From Publishers Weekly:
As the central artery of a far-flung economic region, the Yangtze River carries four-fifths of China's waterborne traffic along its 3900-mile length. The river sustains 70% of the country's grain output, and some 300 million people live along its banks. But the "Long River," as the Chinese call it, is more than an overwhelming geographical fact: it is a collective memory that threads its way through China's consciousness. Shuttling back and forth over centuries, Van Slyke, professor of history at Stanford, ties the Yangtze to the history of canal-building, the rise of Shanghai from fishing port to commercial magnet, opium traffic, political infighting, the little-known saga of the tung-oil trade (which rivals the romance of silk and tea), sail designs of junks, and much else. The book is an admirable attempt to pierce the paradox of a people steeped in sense of place, yet ever on the move. Photos not seen by PW.

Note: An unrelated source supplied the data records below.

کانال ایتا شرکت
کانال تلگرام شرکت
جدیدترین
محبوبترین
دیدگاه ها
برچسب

Copyright 1988 Reed Business Information, Inc.
From Library Journal:
A leisurely tour of every subject remotely connected with China's greatest river. The Yangtze runs from the highlands of Tibet through the gorges of Sichuan to the sea near Shanghai, its watershed home to a third of China's population. Around this focus Van Slyke discusses the history of Chinese ecology, engineering, boat-building, trade, agriculture, social structure, poetry, art, and other subjects as effortlessly as if he were a companion passenger on one of the slow boats that plied the river in earlier days. His urbane curiosity and enthusiam make the book deftly engaging. Somehow, by the end of it, the fellow-traveling reader has picked up nearly the equivalent of a course in Chinese history. Andrew J. Nathan, Columbia Univ.